The practical result, said Pittaway, is a less-than-ideal 57 percent rear weight bias, which he and his crew chief, loyal friend and former McLaren fabricator Jon Payne, have struggled to overcome. “All the adjustments you do to correct understeer and oversteer seem to be the opposite of what you’d expect,” said Pittaway. “It’s got a front suspension that is copied from a Lotus 23, and a rear suspension off a cement mixer.”
The car’s other big handicap is that Chevrolet in 1963 didn’t offer production disc brakes, so the Cheetah thus has antiquated drums at all four corners. “We are doing 158 mph through the speed trap on the Lavant Straight, and then there’s the 90-degree right hander at Woodcote,” he said. Besides being heavier and offering a generally longer and softer brake pedal, drum brakes don’t have the cooling capability of discs. Once all that metal gets hot, it is hard to cool down in racing conditions.
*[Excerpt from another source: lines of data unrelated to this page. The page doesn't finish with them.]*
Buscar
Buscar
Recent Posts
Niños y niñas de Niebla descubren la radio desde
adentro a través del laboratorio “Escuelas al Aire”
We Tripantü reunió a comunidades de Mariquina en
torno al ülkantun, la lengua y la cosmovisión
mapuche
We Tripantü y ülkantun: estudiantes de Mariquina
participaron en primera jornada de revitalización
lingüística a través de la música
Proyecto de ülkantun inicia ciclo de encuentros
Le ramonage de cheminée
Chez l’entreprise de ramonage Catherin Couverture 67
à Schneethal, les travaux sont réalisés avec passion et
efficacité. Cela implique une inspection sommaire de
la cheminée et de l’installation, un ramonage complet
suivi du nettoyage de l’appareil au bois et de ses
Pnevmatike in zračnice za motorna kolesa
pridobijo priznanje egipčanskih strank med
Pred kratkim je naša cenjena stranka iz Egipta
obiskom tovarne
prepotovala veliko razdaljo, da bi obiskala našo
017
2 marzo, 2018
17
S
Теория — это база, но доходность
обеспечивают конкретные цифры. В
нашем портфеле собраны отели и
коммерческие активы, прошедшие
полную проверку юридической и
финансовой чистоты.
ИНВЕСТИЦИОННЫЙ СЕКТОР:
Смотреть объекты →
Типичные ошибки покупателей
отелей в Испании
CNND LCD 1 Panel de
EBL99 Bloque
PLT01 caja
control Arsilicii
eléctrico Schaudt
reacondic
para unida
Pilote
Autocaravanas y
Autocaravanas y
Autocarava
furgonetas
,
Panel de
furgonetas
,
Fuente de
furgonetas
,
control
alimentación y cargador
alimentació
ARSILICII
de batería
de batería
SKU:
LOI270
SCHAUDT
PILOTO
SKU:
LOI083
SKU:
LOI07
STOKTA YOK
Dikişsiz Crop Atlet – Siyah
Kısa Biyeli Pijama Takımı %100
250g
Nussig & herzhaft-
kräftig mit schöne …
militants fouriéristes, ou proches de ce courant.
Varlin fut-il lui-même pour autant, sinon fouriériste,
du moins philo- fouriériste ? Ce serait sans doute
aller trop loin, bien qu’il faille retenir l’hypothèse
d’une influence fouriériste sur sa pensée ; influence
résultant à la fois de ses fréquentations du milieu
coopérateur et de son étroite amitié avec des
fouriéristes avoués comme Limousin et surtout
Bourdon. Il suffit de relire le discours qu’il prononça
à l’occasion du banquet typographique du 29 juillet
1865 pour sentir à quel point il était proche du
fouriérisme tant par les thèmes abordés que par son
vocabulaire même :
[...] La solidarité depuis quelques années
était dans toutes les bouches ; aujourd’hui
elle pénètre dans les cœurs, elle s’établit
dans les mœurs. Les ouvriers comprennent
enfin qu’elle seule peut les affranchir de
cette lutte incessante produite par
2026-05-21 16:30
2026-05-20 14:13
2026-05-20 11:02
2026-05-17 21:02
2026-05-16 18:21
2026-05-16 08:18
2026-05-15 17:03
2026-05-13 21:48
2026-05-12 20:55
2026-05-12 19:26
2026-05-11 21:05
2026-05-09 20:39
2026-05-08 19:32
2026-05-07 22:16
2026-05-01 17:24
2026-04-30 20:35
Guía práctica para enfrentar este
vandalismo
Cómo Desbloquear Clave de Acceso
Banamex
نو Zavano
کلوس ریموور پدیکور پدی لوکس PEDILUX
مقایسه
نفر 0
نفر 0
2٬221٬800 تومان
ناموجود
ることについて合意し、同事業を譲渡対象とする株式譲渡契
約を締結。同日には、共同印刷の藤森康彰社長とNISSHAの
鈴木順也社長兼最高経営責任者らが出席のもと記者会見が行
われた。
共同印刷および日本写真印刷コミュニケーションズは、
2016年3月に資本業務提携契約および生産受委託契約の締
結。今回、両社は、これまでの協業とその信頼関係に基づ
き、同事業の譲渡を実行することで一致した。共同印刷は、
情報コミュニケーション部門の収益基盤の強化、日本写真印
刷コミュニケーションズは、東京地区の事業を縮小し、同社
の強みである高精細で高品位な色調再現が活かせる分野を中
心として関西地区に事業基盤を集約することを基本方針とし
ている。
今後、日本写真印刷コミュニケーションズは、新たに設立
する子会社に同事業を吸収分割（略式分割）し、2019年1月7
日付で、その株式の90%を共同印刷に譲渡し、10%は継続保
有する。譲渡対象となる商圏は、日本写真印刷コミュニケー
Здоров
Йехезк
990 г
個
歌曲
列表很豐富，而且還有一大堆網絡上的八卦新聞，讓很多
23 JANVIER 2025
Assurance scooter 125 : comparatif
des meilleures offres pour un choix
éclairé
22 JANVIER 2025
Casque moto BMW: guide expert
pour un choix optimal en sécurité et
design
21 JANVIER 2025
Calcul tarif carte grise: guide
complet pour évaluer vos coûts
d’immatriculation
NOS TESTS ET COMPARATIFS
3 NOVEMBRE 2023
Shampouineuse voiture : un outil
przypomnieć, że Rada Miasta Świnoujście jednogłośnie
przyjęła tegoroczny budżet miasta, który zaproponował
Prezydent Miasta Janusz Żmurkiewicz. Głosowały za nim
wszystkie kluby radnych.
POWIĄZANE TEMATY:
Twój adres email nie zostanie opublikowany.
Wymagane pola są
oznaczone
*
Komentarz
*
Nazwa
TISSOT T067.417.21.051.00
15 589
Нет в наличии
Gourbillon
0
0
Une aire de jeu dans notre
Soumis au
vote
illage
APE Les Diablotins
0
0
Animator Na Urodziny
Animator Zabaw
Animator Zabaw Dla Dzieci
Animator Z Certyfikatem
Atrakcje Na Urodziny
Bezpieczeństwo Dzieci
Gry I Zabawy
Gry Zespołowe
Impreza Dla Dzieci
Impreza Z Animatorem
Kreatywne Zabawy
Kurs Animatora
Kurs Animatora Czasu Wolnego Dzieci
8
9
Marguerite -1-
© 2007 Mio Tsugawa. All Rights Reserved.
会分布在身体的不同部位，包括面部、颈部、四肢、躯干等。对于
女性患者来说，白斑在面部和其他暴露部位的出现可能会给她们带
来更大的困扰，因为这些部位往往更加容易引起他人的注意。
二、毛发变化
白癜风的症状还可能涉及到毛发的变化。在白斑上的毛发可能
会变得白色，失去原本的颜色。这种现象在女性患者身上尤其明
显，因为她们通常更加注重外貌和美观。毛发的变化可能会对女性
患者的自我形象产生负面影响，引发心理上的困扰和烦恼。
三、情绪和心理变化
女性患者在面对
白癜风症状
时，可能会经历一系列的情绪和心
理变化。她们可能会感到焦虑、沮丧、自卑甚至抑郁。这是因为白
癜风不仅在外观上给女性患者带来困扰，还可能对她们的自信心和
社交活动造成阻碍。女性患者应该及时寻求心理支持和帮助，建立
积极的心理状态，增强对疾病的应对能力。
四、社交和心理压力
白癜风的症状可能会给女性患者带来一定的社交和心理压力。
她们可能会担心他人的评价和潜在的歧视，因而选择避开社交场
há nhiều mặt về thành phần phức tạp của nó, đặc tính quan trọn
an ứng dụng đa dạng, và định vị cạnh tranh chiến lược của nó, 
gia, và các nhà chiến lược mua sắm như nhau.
“I am definitely shading the brakes,” said Pittaway. “I want to find the limit safely, without going over.” Pittaway met the late Bob Bondurant, one of the Cheetah’s original development drivers, years ago. “He thought it was hysterically funny that we were trying to restore it for racing,” Pittaway recalled. Bondurant’s advice: “You need to pass as many cars on the straight as you can, then try not to be re-passed by everyone in the corners.”
The Cheetah was invited to the Revival weekend’s headliner event, the Royal Automobile Club Tourist Trophy race on Sunday, a one-hour enduro for closed-cockpit GT cars with a mandatory driver change. Often one of the fastest and wooliest races of the weekend, it commemorates the TTs held at the former RAF Spitfire base between 1958 and 1964 and is usually an epic battle between lightweight Jaguar E-Types and Shelby Cobras. Having been to Goodwood many times, this would be Pittaway’s first go in the big race. “We’ve had ten weeks to develop our car,” he said. “Most of our competitors have had ten years.”
Hoping for a finish “somewhere in the top 20,” he formed up near the back of the grid of this year’s running just as rain clouds loomed. About 30 minutes into the race, a deluge hit just as Pittaway, running well behind the leaders, handed off to his co-driver, 81-year-old former motorcycle and saloon car racer Stuart Graham. Graham did a couple of tentative laps in the pelting rain, which sent a couple of Cobras and a spectacular 1965 Bizzarrini 5300GT aquaplaning into the walls, then retired the Cheetah to fight another day.
When we went by the Cheetah’s paddock, Pittaway was nowhere to be found, but a clearly disappointed Payne said he respected the decision. “I guess you don’t get to be 81 in this game without making some smart decisions somewhere.”